Janina Gonzales was a member of the group So Wat? on Protégé: The Battle for the Big Break under mentorship by Rey Valera and are eliminated in the Top 7, tied at sixth place. She recently competed on Tawag ng Tanghalan.
Aljon Gutierrez recently competed on Tawag ng Tanghalan.
Jeniffer Maravilla, who lost the Duet with Me challenge with Hannah Precillas, was the runner-up of Kanta Pilipinas and also appeared on Tawag ng Tanghalan.
Nef Medina won the Duet with Me segment with The Dawn lead vocalist Jett Pangan and also appeared on Tawag ng Tanghalan.
Tombi Romulo was the protégé of Super Tekla who was the judge at a local singing contest where she won.

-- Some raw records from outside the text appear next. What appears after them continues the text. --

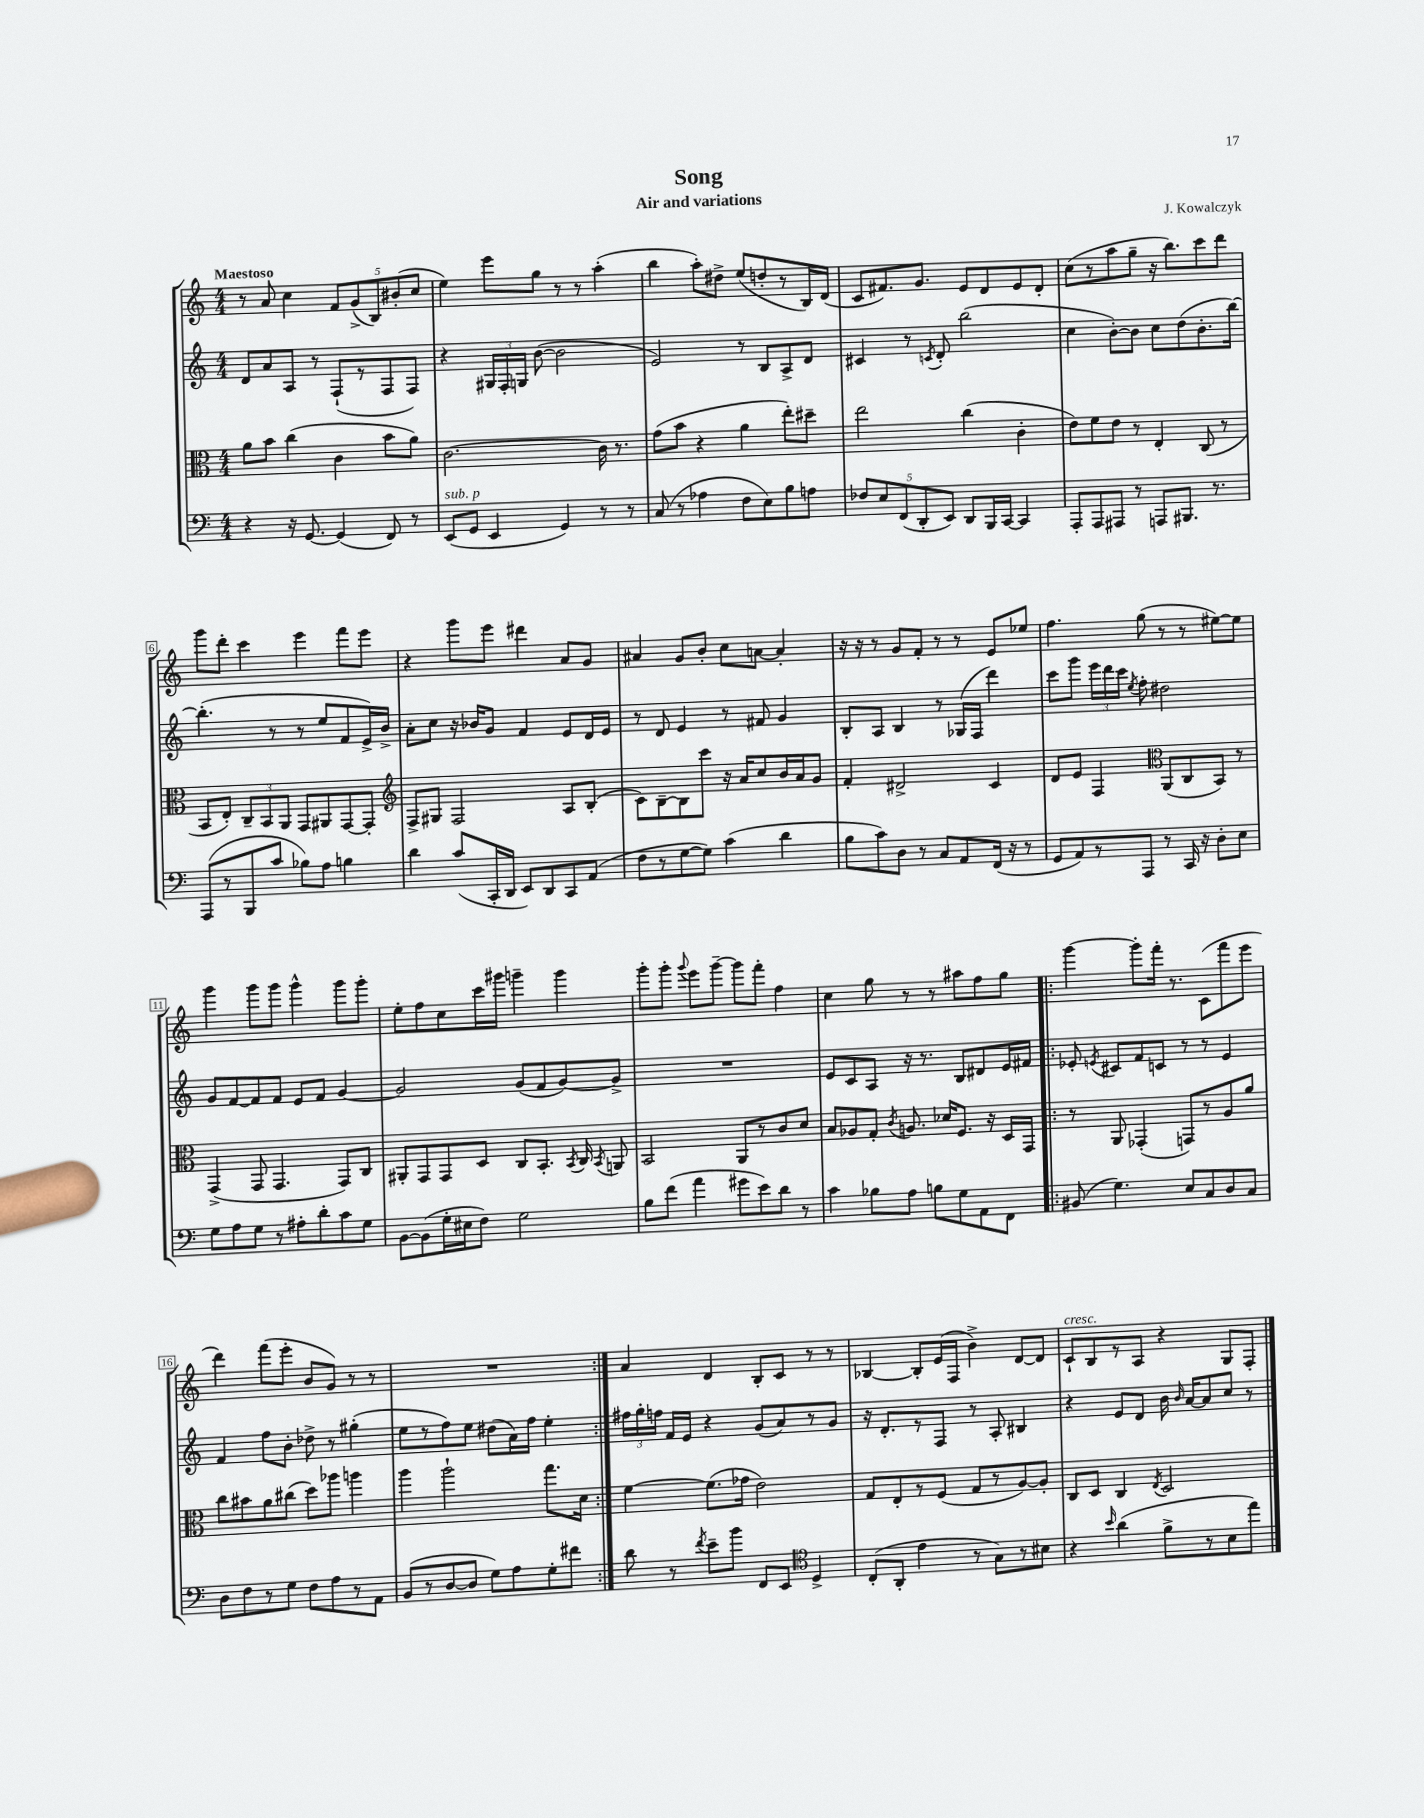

**kern	**kern	**kern	**kern
*staff4	*staff3	*staff2	*staff1
*clefF4	*clefC3	*clefG2	*clefG2
*k[]	*k[]	*k[]	*k[]
*M4/4	*M4/4	*M4/4	*M4/4
4r	8a	8d	8r
.	8b	8a	8a
16r	(4cc	8A	4cc
[8.GG	.	.	.
.	.	8r	.
(4GG]	4c	(8F`	10f
.	.	.	(10g^
.	.	8r	.
.	.	.	10B)
8FF)	8b	8F	.
.	.	.	(10b#'
8r	8a)	8F)	.
.	.	.	10cc
=	=	=	=
(8EE	[2.c	4r	4ee)
8GG	.	.	.
4EE	.	24G#	8eee
.	.	24F'	.
.	.	24G	.
.	.	([8b	8gg
4GG)	.	2b]	8r
.	.	.	8r
8r	16c]	.	(4aa'
.	8.r	.	.
8r	.	.	.
=	=	=	=
(8C	(8g	2e)	4bb
8r	8b	.	.
4A-	4r	.	8aa')
.	.	.	8dd#^
8F	4a	8r	(8ee
8E)	.	8B	8dd'
8B	8ee')	8A^	8r
8A	8dd#~	8d	16B)
.	.	.	(16d
=	=	=	=
10F-	2ee	4c#	8c
10E	.	.	.
.	.	.	8.f#)
(10FF	.	.	.
.	.	8r	.
10DD'	.	.	.
.	.	.	8.g
.	.	8qc	.
.	.	8d'	.
10EE)	.	.	.
8DD	(4cc	(2bb	8e
16BBB	.	.	8d
[16CC	.	.	.
4CC]	4c'	.	8e
.	.	.	8d'
=	=	=	=
8AAA'	8e)	4cc	(8cc
8AAA	8f	.	8r
8AAA#	8e	[8b')	8aa
8r	8r	8b]	8gg~
8AAA	4E'	8cc	16r
.	.	.	8.bb)
8.BBB#	.	(8dd	.
.	(8C	8.b'	8ccc
8.r	.	.	.
.	8r	.	8ddd
.	.	[16bb)	.
=	=	=	=
(8AAA	8BB	(4.bb']	8ggg
8r	8E')	.	8ddd'
8BBB	12C~	.	4ccc
.	12BB	.	.
8c	.	8r	.
.	12AA	.	.
8B-)	8GG	8r	4eee
8A	8AA#	8ee	.
4B	[8GG	8f	8fff
.	8GG']	16e^)	8eee
.	.	16b^	.
=	=	=	=
*	*clefG2	*	*
4d	8F^	8a'	4r
.	8G#	8cc	.
(8c	2F	16r	8ggg
.	.	16b-	.
16CC'	.	8g	8eee
16DD	.	.	.
8EE)	.	4f	4ddd#
8DD	.	.	.
8CC	8A	8e	8a
(8AA	(8B'	16d	8g
.	.	16e	.
=	=	=	=
8F	8c)	8r	4a#
8r	[8B~	8d	.
[8G	8B]	4e	8g
8G])	8ccc	.	8b'
(4c	16r	8r	8cc
.	16a	.	.
.	8cc	8f#	[8a
4d	16b	4g	4a']
.	16a	.	.
.	8g	.	.
=	=	=	=
8B	4f'	8B'	16r
.	.	.	16r
8c)	.	8A	8r
8D	2d#^	4B	8g
8r	.	.	8f'
8C	.	8r	8r
8AA	.	(16G-	8r
.	.	16F	.
(16FF	4c	4ddd)	8e
16r	.	.	.
8r	.	.	8ee-
=	=	=	=
8GG	8d	8ccc	4.ff
8AA)	8e	8ggg	.
8r	4F	24eee	.
.	.	24ddd	.
.	.	24ccc	.
.	.	8qee	.
8AAA	.	8ff'	(8gg
*	*clefC3	*	*
8r	(8AA	2dd#	8r
16CC	8C	.	8r
16r	.	.	.
8D'	8BB)	.	[8ee#)
8E	8r	.	8ee#]
=	=	=	=
8G	(4GG^	8g	4ggg
8A	.	[8f	.
8G	8GG	8f]	8ggg
8r	4.GG	8f	8ggg
8A#'	.	8e	4ggg^^
8d'	.	8f	.
8c	8GG)	[4g	8ggg
8G	8C	.	8ggg'
=	=	=	=
[8BB	8AA#'	2g]	8ee'
(8BB]	8GG	.	8ff
16G'	8GG	.	8cc
16E#	.	.	.
8F)	8D	.	16ccc
.	.	.	16ggg#
2G	8C	(8g	4ggg~
.	8.BB'	8f	.
.	.	[8g)	4ggg
.	8qBB	.	.
.	16C	.	.
.	8qBB	.	.
.	8AA	8g^]	.
=	=	=	=
8B	2BB	1r	8ggg'
(8f	.	.	8ggg'
.	.	.	8qqggg
4a	.	.	8eee
.	.	.	[8ggg~
8g#	8AA	.	8ggg]
8e)	8r	.	8fff'
8d	8c	.	4ff
8r	8d	.	.
=	=	=	=
4c	8B	8e	4cc
.	8A-	8c	.
8B-	8G'	8A	8gg
.	8qc	.	.
8A	8.A	16r	8r
.	.	8.r	.
8B	.	.	8r
.	16d-	.	.
8G	8.F	8B	8aa#
8AA	.	8d#	8ff
.	16r	.	.
8FF	16D	16e	8gg
.	16GG	16f#	.
=!|:	=!|:	=!|:	=!|:
(8BB#	8r	8e-'	[4ggg
.	.	8qe	.
4.G)	8AA	8c#	.
.	(4GG-'	8f	8ggg']
.	.	8c	16fff'
.	.	.	8.r
8E	8GG)	8r	.
8C	8r	8r	(8c
8D	8A	4e	8fff
8C	8a	.	8eee
=	=	=	=
8D	8cc	4f	4ddd)
8F	8b#	.	.
8r	8a	8ff	(8fff
8G	(8cc#	8b'	8eee'
8F	8dd)	8dd-^	8b
8A	8aa-	8r	8g)
8r	4aa	(4gg#'	8r
8AA	.	.	8r
=	=	=	=
(8BB	4aa	8ee	1r
8r	.	8r	.
[8D	2aa`	8ff)	.
8D]	.	8ee	.
8G)	.	(8dd#	.
8A	.	16a)	.
.	.	16ff	.
8G'	8.gg	4ee'	.
8f#	.	.	.
.	16d	.	.
=:|!	=:|!	=:|!	=:|!
8d	[4f	24ff#	4a
.	.	24gg'	.
.	.	24ff	.
8r	.	16f	.
.	.	16e	.
8qf	.	.	.
8e~	(8.f]	4r	4d
8b	.	.	.
.	16g-	.	.
8FF	2e)	(8g	8B'
8EE	.	8a)	8c
*clefC4	*	*	*
4D^	.	8r	8r
.	.	8g	8r
=	=	=	=
(8C'	8G	16r	[4B-
.	.	8.d'	.
8AA'	8E'	.	.
4e	8r	8r	8B-']
.	(8F	8F	(16e
.	.	.	16F
8r	8G	8r	4b^)
8G)	8r	8A'	.
8r	[8A)	4B#	[8d
8B#	8A']	.	8d]
=	=	=	=
4r	8C	4r	8c`
.	8D	.	8B
16qqb	.	.	.
(4a	4C	8e	8r
.	.	8d	8A
.	8qE	.	.
8f^	2D	16b	4r
.	.	16qqb	.
.	.	[16a	.
8r	.	8a]	.
8B	.	8cc	8G
8ee)	.	8r	8F'
==	==	==	==
*-	*-	*-	*-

Clark Serafin, who won the Duet with Me segment with Kris Lawrence, appeared as a contestant in Wowowin.
Jeremiah Tiangco was the two-time defending champion on the second season of Tawag ng Tanghalan. He also auditioned in the previous season.
Antonette Tismo, who won the Duet with Me segment with Maricris Garcia, was the runner-up for Team Sharon on the third season of The Voice Kids.

Production

Crew 
Beginning with this season, it hired Marc Lopez as the new musical director, replacing Raul Mitra, who followed his sister-in-law and the show's original host Regine Velasquez to ABS-CBN.